I remember the first time I brought Grace to the Whites.  Coming southbound through the Notch,  I mentioned to her that we were about to pass the Old Man and that she should look up to see.    She stares out the window and keeps asking where?    I keep saying right there but she never caught on.   Two days later I cruised into the northbound viewing area and point it out to her.   She turns to me straight-faced and says  "those don't look like any of those faces like Mt. Rushmore."     :roll:    

But everytime I pass through the Notch now,  I always gaze upward and find myself looking for the Old Man in other rock formations.


----------



## MtnMagic (May 3, 2004)

Yes, I too look at the location of the Old Man and remember. Though this was a natural event it's like New Yorkers looking at former location of the Twin Towers and remembering. I know I'll remember and will be flying my flag on a summit this 9/11.

I now look at the profile at Indian Head.  Did you great folks know you still have the cannon on Mt Cannon to view?! Don't tell me you haven't heard of it or seen it! It's just around the curve above Profile Lake. 
__________________
It's always been there!


----------



## MichaelJ (May 4, 2004)

I've never successfully seen the Cannon, but I now see the Eaglet every time I drive through the Notch...


----------



## SilentCal (May 4, 2004)

The Cannon is tough to see while moving.   I've only seen it down on the walkway to the old man viewing area.    Is there a herd path to that rock????

Indian Head looks best in the fall when the colors are in full bloom and the backside of Mt.
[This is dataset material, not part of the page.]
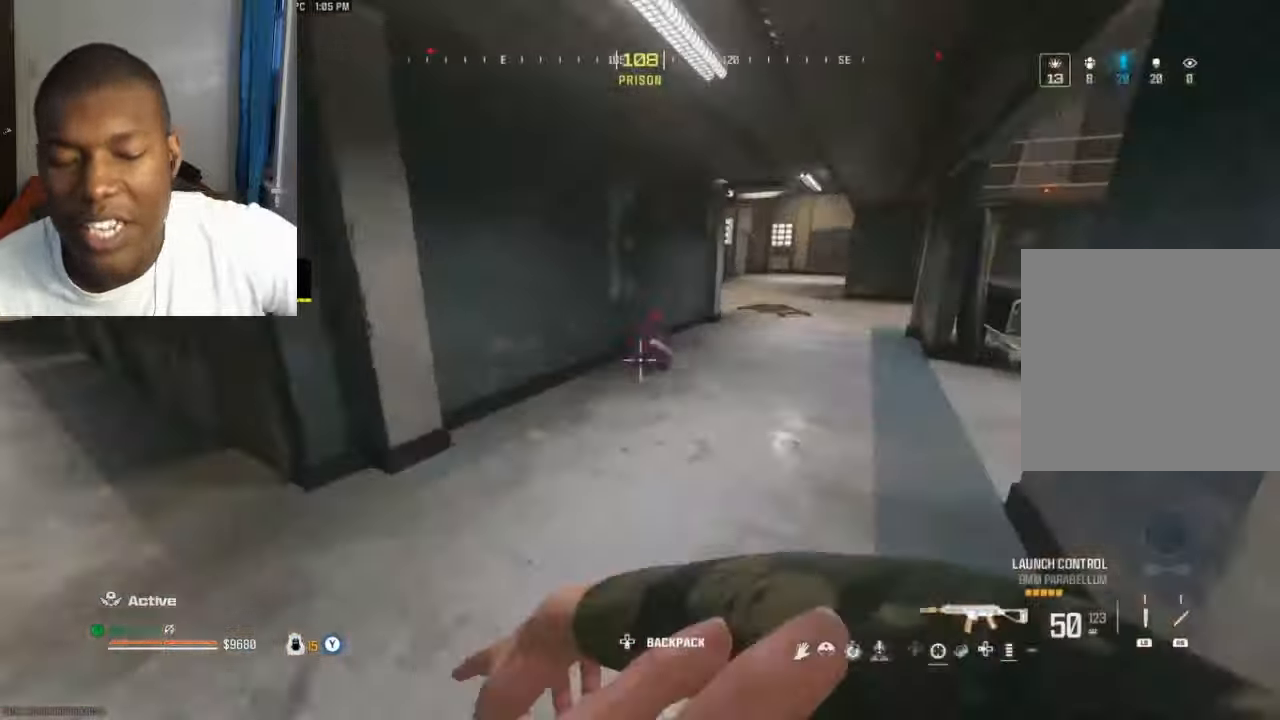
{"dt_ms": 500, "buttons": [], "left_stick": "up-left", "right_stick": "center", "events": [[66, "left_stick", "right"], [400, "left_stick", "up-left"]]}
Pemi looks like a full headdress.    The one that stumps me is the Owl's Head.    The Imp is interesting too.


----------



## MtnMagic (May 4, 2004)

No herd path that I know of. Incidentally, there is a trail from the West that is no longer on maps that goes to the Cannon Mtn summit. It is a hidden branch off the Coppermine Trail. I just hiked it Saturday. You are in solitude with plenty of big game. There is lots of fresh scat and tracks to prove it!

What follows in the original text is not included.